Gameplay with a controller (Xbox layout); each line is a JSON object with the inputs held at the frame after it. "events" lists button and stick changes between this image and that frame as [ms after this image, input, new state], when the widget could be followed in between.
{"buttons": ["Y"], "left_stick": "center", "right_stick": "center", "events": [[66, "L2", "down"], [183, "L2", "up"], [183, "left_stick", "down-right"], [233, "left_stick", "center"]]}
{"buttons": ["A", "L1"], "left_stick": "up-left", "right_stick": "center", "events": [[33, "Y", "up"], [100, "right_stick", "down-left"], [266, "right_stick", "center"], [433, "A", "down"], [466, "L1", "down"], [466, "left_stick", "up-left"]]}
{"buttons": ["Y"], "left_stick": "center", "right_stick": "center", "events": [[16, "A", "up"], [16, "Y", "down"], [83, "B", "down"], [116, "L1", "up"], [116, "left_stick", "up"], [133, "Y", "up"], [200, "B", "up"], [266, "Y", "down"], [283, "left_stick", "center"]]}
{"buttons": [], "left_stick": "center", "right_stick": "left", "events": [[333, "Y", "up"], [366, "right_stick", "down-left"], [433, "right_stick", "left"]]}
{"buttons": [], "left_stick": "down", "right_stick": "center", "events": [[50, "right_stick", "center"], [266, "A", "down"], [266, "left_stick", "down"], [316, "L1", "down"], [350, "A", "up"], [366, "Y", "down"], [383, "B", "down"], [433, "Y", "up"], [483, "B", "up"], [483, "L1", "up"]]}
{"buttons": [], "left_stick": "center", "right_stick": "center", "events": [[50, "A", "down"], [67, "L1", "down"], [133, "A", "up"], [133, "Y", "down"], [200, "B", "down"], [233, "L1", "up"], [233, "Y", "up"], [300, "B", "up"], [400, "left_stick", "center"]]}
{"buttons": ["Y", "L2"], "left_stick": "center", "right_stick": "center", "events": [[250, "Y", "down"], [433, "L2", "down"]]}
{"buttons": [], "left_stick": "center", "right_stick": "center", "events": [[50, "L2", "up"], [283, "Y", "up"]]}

Exercise instructions: Across the entries above, tally every line that includes the string "down", then state only the count.

Output: 7